Exercise materials below:
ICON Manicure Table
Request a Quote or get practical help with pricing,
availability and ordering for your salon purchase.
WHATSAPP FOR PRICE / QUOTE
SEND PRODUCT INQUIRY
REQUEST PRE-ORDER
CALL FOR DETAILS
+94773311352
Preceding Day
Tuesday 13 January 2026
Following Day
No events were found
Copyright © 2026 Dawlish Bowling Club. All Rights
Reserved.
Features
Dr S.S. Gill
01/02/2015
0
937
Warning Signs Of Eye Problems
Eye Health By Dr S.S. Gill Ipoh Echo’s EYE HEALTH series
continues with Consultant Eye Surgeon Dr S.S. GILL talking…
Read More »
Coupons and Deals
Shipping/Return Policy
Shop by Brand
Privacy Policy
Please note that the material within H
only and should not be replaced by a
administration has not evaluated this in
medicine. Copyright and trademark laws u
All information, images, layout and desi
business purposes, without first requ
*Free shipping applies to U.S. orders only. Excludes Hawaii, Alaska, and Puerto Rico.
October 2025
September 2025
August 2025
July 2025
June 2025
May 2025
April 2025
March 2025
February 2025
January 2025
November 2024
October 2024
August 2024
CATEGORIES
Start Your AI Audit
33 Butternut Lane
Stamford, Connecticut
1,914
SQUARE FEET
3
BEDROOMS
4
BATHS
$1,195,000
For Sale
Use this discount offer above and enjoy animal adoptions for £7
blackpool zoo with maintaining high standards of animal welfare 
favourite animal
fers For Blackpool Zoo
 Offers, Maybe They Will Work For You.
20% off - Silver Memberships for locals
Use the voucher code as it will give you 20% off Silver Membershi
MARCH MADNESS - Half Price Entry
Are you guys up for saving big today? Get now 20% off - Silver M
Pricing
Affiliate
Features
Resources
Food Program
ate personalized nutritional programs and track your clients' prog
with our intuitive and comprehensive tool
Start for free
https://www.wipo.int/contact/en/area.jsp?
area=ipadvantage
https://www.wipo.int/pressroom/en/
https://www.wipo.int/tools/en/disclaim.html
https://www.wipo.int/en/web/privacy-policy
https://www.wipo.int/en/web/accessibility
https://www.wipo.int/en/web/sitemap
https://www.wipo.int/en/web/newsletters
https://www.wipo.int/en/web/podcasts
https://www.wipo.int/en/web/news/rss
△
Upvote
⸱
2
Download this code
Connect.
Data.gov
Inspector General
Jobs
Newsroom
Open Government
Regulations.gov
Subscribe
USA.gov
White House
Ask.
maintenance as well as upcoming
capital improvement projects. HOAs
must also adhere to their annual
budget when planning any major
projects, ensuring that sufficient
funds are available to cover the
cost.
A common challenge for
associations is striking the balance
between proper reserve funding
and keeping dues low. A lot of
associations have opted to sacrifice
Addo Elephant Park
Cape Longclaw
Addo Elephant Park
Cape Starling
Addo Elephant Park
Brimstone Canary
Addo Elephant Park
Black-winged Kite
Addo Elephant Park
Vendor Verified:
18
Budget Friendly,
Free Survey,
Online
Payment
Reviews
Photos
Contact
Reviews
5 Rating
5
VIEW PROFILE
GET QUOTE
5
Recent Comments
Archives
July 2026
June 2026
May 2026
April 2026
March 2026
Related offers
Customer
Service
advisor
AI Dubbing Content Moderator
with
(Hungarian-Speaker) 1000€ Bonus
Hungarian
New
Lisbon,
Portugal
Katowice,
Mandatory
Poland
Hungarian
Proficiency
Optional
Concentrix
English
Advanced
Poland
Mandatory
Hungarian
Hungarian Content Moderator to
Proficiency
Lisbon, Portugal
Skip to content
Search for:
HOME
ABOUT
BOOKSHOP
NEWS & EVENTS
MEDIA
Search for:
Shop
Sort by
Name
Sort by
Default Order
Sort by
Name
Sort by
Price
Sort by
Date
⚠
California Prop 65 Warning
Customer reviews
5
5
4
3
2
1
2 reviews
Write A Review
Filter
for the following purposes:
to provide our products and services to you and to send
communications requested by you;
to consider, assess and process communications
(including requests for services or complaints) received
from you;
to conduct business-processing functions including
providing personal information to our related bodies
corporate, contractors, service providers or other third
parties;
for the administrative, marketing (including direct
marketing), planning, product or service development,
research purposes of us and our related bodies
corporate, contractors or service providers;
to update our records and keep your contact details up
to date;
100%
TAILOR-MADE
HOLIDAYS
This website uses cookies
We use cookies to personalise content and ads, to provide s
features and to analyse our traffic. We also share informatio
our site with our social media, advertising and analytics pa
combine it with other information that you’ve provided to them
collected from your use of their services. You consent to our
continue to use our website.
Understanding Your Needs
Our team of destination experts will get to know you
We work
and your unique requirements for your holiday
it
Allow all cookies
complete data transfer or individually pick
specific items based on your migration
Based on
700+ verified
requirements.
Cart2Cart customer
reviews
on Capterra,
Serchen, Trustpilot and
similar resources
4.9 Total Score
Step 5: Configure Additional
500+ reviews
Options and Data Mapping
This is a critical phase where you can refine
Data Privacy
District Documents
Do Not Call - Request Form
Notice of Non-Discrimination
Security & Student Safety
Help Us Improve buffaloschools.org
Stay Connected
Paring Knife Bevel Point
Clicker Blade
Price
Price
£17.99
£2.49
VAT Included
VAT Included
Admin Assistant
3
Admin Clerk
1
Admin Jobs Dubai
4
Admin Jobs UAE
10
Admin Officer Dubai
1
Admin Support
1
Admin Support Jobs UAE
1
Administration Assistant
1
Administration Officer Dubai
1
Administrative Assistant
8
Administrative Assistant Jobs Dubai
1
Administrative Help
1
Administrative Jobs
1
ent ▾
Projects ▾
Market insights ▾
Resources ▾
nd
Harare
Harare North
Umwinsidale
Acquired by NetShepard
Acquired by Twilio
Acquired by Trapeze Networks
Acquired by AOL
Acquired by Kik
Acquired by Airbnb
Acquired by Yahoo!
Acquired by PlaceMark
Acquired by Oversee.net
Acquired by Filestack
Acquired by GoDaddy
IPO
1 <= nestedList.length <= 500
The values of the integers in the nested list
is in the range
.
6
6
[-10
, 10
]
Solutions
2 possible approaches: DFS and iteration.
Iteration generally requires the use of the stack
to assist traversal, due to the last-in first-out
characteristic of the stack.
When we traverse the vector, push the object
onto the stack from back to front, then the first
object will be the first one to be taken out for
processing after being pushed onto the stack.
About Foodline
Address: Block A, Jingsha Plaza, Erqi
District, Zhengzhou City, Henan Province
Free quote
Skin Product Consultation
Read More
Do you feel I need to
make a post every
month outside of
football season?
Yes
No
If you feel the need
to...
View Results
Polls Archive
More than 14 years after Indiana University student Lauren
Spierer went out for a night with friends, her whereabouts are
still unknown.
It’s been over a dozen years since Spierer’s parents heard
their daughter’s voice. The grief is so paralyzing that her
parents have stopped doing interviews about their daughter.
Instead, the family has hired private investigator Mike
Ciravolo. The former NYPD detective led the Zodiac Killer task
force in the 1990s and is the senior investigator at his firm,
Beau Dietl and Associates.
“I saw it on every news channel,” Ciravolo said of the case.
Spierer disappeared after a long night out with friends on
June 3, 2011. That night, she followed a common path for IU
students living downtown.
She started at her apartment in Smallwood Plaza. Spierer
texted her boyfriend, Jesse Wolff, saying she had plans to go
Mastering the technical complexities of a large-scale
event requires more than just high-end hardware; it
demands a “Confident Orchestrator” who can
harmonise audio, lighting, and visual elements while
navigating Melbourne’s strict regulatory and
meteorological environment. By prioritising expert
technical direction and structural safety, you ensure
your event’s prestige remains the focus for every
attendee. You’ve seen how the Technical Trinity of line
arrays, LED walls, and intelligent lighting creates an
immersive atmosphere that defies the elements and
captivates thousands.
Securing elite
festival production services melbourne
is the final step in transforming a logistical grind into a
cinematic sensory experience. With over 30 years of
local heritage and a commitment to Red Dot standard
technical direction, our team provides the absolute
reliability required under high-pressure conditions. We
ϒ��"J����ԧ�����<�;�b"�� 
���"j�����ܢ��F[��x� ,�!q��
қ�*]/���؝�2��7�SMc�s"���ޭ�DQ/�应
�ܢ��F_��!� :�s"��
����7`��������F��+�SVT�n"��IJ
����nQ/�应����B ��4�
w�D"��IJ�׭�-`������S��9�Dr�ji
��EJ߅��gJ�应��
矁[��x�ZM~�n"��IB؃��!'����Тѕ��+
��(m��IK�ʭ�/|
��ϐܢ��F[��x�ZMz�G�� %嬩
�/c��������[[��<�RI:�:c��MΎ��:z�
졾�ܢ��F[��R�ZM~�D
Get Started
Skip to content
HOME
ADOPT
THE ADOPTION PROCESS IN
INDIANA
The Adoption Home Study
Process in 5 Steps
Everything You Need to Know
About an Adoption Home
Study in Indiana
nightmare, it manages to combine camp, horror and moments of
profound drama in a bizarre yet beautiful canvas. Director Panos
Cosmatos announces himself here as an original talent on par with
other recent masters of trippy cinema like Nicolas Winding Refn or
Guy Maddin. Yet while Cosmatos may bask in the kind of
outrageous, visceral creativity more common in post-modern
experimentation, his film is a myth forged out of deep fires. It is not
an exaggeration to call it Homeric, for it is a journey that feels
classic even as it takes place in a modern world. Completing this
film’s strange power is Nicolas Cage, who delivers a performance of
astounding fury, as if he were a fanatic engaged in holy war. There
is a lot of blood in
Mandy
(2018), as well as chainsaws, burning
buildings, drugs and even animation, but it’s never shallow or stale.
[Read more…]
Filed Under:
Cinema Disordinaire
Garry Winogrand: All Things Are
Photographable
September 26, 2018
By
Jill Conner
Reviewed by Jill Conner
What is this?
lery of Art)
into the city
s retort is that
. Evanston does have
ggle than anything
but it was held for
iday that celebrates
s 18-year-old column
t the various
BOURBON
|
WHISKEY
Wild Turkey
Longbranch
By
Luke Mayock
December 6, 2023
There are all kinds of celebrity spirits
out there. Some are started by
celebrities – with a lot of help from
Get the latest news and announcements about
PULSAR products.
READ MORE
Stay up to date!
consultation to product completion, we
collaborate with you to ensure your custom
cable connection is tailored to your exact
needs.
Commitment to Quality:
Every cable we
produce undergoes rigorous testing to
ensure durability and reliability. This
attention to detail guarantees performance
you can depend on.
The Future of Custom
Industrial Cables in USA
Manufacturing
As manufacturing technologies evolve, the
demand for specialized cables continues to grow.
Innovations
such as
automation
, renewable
End of Exercise materials.
* Problem to solve
In the entries above, find the line with "force in the" and the line with "meteorological environment. By", then set down exactly those two and every line between them, nothing else.

* Solution to the problem
force in the 1990s and is the senior investigator at his firm,
Beau Dietl and Associates.
“I saw it on every news channel,” Ciravolo said of the case.
Spierer disappeared after a long night out with friends on
June 3, 2011. That night, she followed a common path for IU
students living downtown.
She started at her apartment in Smallwood Plaza. Spierer
texted her boyfriend, Jesse Wolff, saying she had plans to go
Mastering the technical complexities of a large-scale
event requires more than just high-end hardware; it
demands a “Confident Orchestrator” who can
harmonise audio, lighting, and visual elements while
navigating Melbourne’s strict regulatory and
meteorological environment. By prioritising expert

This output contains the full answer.